After a report that Dick's Sporting Goods (DKS) is considering going private sent the stock higher Thursday, the sporting goods retailer got nailed today by a pair of downgrades.
The problem? Valuation
Baird cut the stock to neutral from outperform, arguing that its move into the mid $50s “has created a more balanced risk/reward profile.” Susquehanna, meanwhile, cut the stock to neutral from positive. As analyst Christopher Svezia wrote, "We continue to see some upside given manageable near-term (4Q) expectations and potential for healthy earnings recovery in FY15, but ultimately not enough to meet our +15% threshold.”
The stock fell 1.7% to $53.75 in recent trading.
CNBC on Thursday reported unusual options trading in Dick’s stock before a Reuters report surfaced that the retailer is holding early-stage conversations with a handful of buyout firms about going private.
Baird analysts addressed the issue in today's note:
With prospects of a go-private transaction now officially part of the story, downside risk appears somewhat limited in the near term. That said, the stock's current valuation (>9x FY14 EBITDA) is already entering levels consistent with recent takeout activity, and an improvement in fundamentals across early-FY15 appears somewhat discounted. While our model can get an LBO value north of $60, it’s not certain any transaction will occur. As a result, the stock’s risk/reward profile seems more balanced versus what we envisioned last summer.
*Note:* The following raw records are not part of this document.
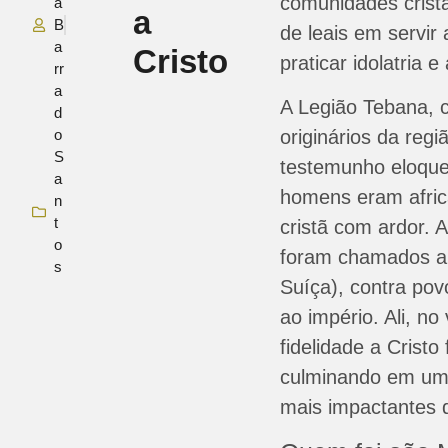
comunidades crist
a
a
B
de leais em servir
a
Cristo
praticar idolatria e
rr
a
A Legião Tebana, 
d
o
originários da reg
S
testemunho eloque
a
homens eram afric
n
t
cristã com ardor. 
o
foram chamados a 
s
Suíça), contra pov
ao império. Ali, n
fidelidade a Cristo
culminando em um 
mais impactantes da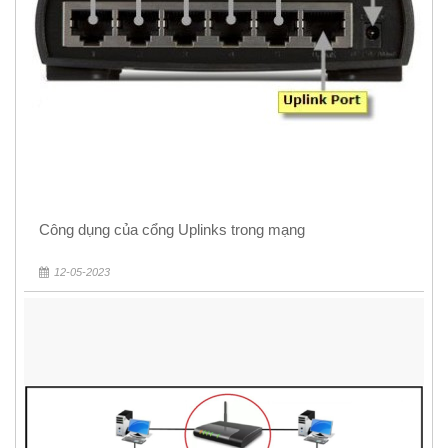
Công dụng của cổng Uplinks trong mạng
12-05-2023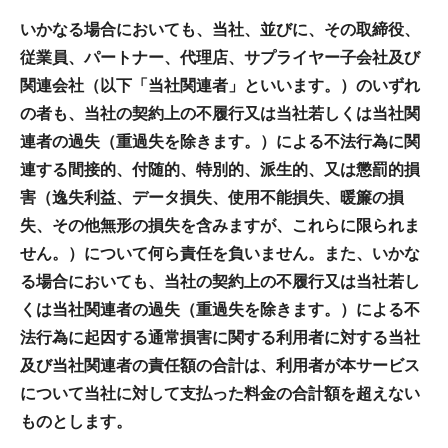
いかなる場合においても、当社、並びに、その取締役、
従業員、パートナー、代理店、サプライヤー子会社及び
関連会社（以下「当社関連者」といいます。）のいずれ
の者も、当社の契約上の不履行又は当社若しくは当社関
連者の過失（重過失を除きます。）による不法行為に関
連する間接的、付随的、特別的、派生的、又は懲罰的損
害（逸失利益、データ損失、使用不能損失、暖簾の損
失、その他無形の損失を含みますが、これらに限られま
せん。）について何ら責任を負いません。また、いかな
る場合においても、当社の契約上の不履行又は当社若し
くは当社関連者の過失（重過失を除きます。）による不
法行為に起因する通常損害に関する利用者に対する当社
及び当社関連者の責任額の合計は、利用者が本サービス
について当社に対して支払った料金の合計額を超えない
ものとします。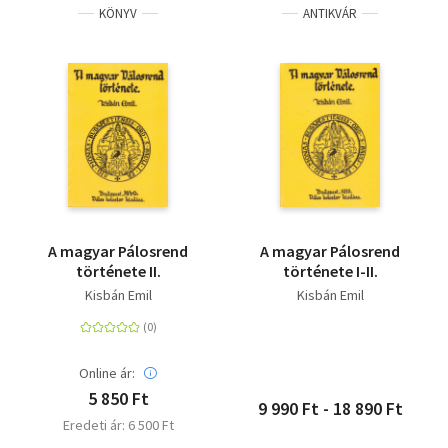
KÖNYV
ANTIKVÁR
A magyar Pálosrend
A magyar Pálosrend
története II.
története I-II.
Kisbán Emil
Kisbán Emil
Online ár:
5 850 Ft
9 990 Ft - 18 890 Ft
Eredeti ár: 6 500 Ft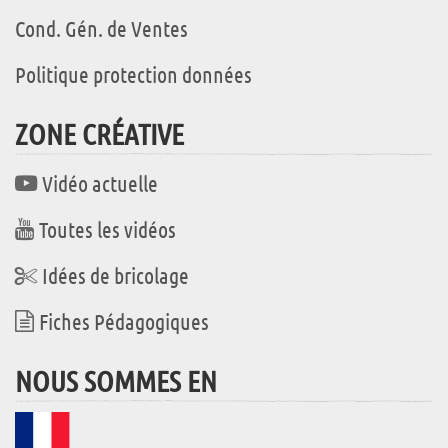
Cond. Gén. de Ventes
Politique protection données
ZONE CRÉATIVE
Vidéo actuelle
Toutes les vidéos
Idées de bricolage
Fiches Pédagogiques
NOUS SOMMES EN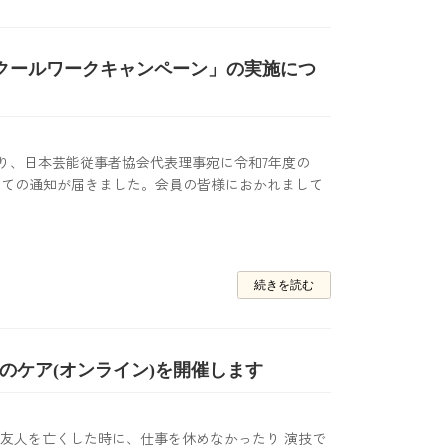
中症 クールワークキャンペーン」の実施につ
長より、日本芸能従事者協会代表理事宛に令和7年度の
ついての通知が届きました。会員の皆様におかれまして
続きを読む
心のケア(オンライン)を開催します
大切な家族や友人を亡くした時に、仕事を休めなかったり 演技で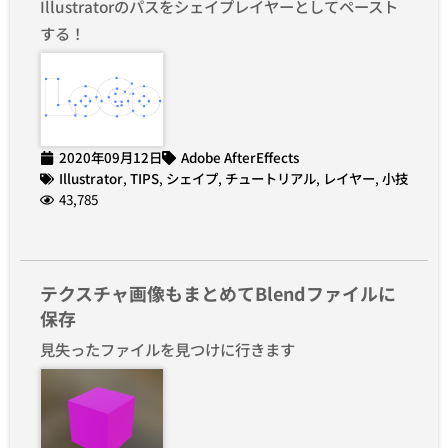
Illustratorのパスをシェイプレイヤーとしてペースト
する！
2020年09月12日
Adobe AfterEffects
Illustrator
,
TIPS
,
シェイプ
,
チュートリアル
,
レイヤー
,
小技
43,785
テクスチャ画像もまとめてBlendファイルに
保存
見失ったファイルを見つけに行きます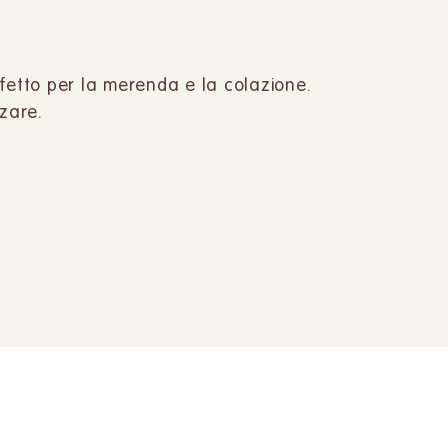
perfetto per la merenda e la colazione.
zzare.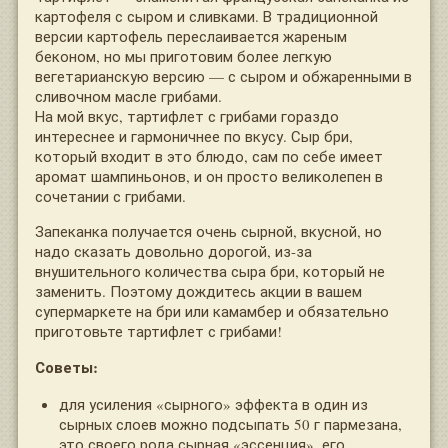
картофеля с сыром и сливками. В традиционной
версии картофель переслаивается жареным
беконом, но мы приготовим более легкую
вегетарианскую версию — с сыром и обжаренными в
сливочном масле грибами.
На мой вкус, тартифлет с грибами гораздо
интереснее и гармоничнее по вкусу. Сыр бри,
который входит в это блюдо, сам по себе имеет
аромат шампиньонов, и он просто великолепен в
сочетании с грибами.
Запеканка получается очень сырной, вкусной, но
надо сказать довольно дорогой, из-за
внушительного количества сыра бри, который не
заменить. Поэтому дождитесь акции в вашем
супермаркете на бри или камамбер и обязательно
приготовьте тартифлет с грибами!
Советы:
для усиления «сырного» эффекта в один из
сырных слоев можно подсыпать 50 г пармезана,
это своего рода сырная «эссенция», его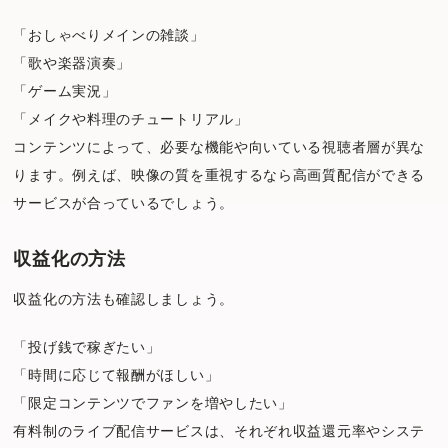
「おしゃべりメインの雑談」
「歌や楽器演奏」
「ゲーム実況」
「メイクや料理のチュートリアル」
コンテンツによって、必要な機能や向いている視聴者層が異な
ります。例えば、映像の質を重視するなら高画質配信ができる
サービスが合っているでしょう。
収益化の方法
収益化の方法も確認しましょう。
「投げ銭で稼ぎたい」
「時間に応じて報酬がほしい」
「限定コンテンツでファンを増やしたい」
有料制のライブ配信サービスは、それぞれ収益還元率やシステ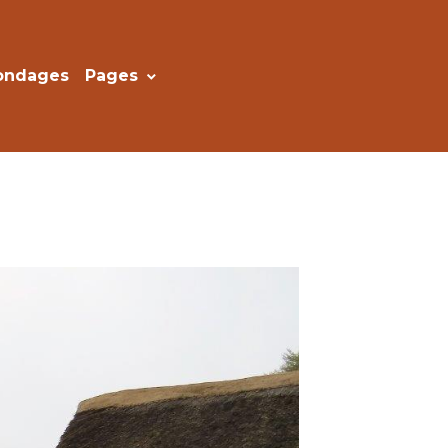
ondages
Pages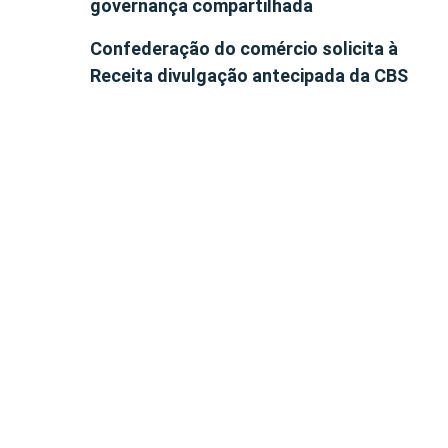
governança compartilhada
Confederação do comércio solicita à
Receita divulgação antecipada da CBS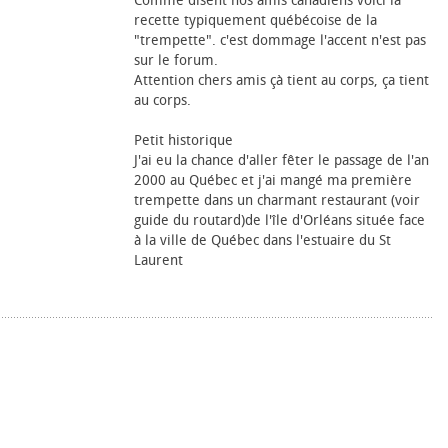
Comme disent nos amis canadiens voici la
recette typiquement québécoise de la
"trempette". c'est dommage l'accent n'est pas
sur le forum.
Attention chers amis çà tient au corps, ça tient
au corps.
Petit historique
J'ai eu la chance d'aller fêter le passage de l'an
2000 au Québec et j'ai mangé ma première
trempette dans un charmant restaurant (voir
guide du routard)de l'île d'Orléans située face
à la ville de Québec dans l'estuaire du St
Laurent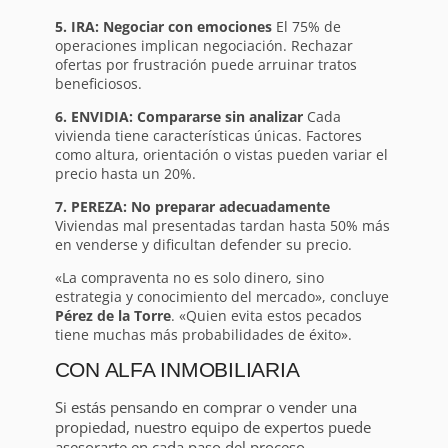
5. IRA: Negociar con emociones
El 75% de
operaciones implican negociación. Rechazar
ofertas por frustración puede arruinar tratos
beneficiosos.
6. ENVIDIA: Compararse sin analizar
Cada
vivienda tiene características únicas. Factores
como altura, orientación o vistas pueden variar el
precio hasta un 20%.
7. PEREZA: No preparar adecuadamente
Viviendas mal presentadas tardan hasta 50% más
en venderse y dificultan defender su precio.
«La compraventa no es solo dinero, sino
estrategia y conocimiento del mercado», concluye
Pérez de la Torre
. «Quien evita estos pecados
tiene muchas más probabilidades de éxito».
CON ALFA INMOBILIARIA
Si estás pensando en comprar o vender una
propiedad, nuestro equipo de expertos puede
asesorarte en cada paso del proceso.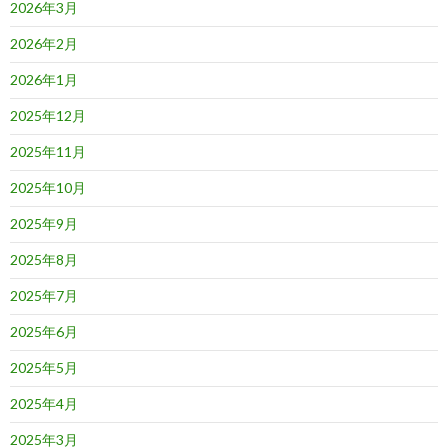
2026年3月
2026年2月
2026年1月
2025年12月
2025年11月
2025年10月
2025年9月
2025年8月
2025年7月
2025年6月
2025年5月
2025年4月
2025年3月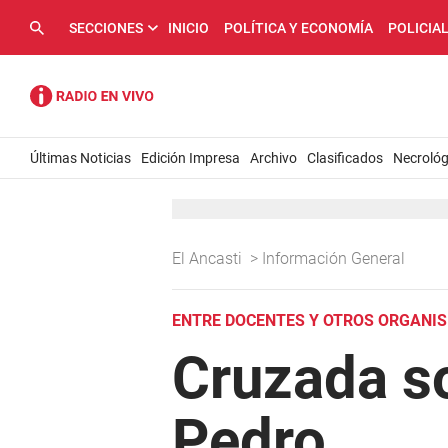
SECCIONES
INICIO
POLÍTICA Y ECONOMÍA
POLICIA
Últimas Noticias
Edición Impresa
Archivo
Clasificados
Necrológ
El Ancasti
>
Información General
ENTRE DOCENTES Y OTROS ORGANI
Cruzada so
Pedro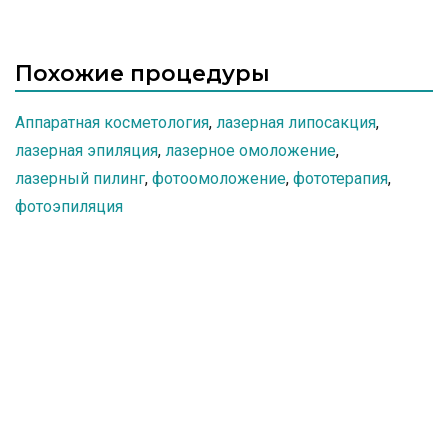
происходит регенерация тканей при лазерной
шлифовке кожи. Дефекты кожи, которые можно
вылечить благодаря лазерной шлифовке кожи.
Реабилитация после процедуры.
Похожие процедуры
Аппаратная косметология
,
лазерная липосакция
,
лазерная эпиляция
,
лазерное омоложение
,
лазерный пилинг
,
фотоомоложение
,
фототерапия
,
фотоэпиляция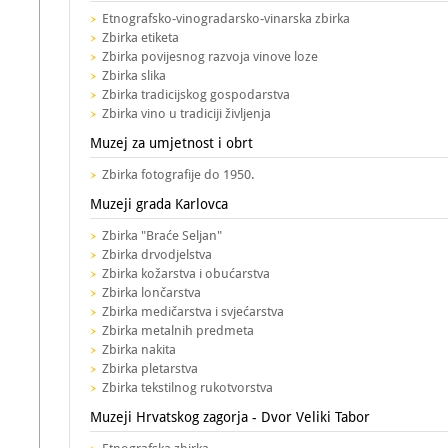
Etnografsko-vinogradarsko-vinarska zbirka
Zbirka etiketa
Zbirka povijesnog razvoja vinove loze
Zbirka slika
Zbirka tradicijskog gospodarstva
Zbirka vino u tradiciji življenja
Muzej za umjetnost i obrt
Zbirka fotografije do 1950.
Muzeji grada Karlovca
Zbirka "Braće Seljan"
Zbirka drvodjelstva
Zbirka kožarstva i obućarstva
Zbirka lončarstva
Zbirka medičarstva i svjećarstva
Zbirka metalnih predmeta
Zbirka nakita
Zbirka pletarstva
Zbirka tekstilnog rukotvorstva
Muzeji Hrvatskog zagorja - Dvor Veliki Tabor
Not everyone shares those concerns. Jim Chartier, an analyst at Monness Crespi Hardt, maintained a buy rating and raised his price target to $60 from $56. As he explains:
The stock underperformed in 2014 as weakness in the golf and hunting categories resulted in lower than anticipated sales and earnings. In addition, investors have been concerned about the company's difficult same-store sales comparison in 4QFY14. We believe the potential for a private equity sale raises the floor in the stock in the near term. And, we expect easy sales and margin comparisons in 1HFY15 will attract investors if the company reports in line or better 4QFY14 results. Accordingly, we believe a higher valuation multiple is appropriate. The stock is trading at 17.6x our ntm EPS estimate of $3.11, in line with its three year average valuation of 17.7x. We are raising our price target to $60 (from $56) based on 18.5x our FY15 EPS estimate of $3.25.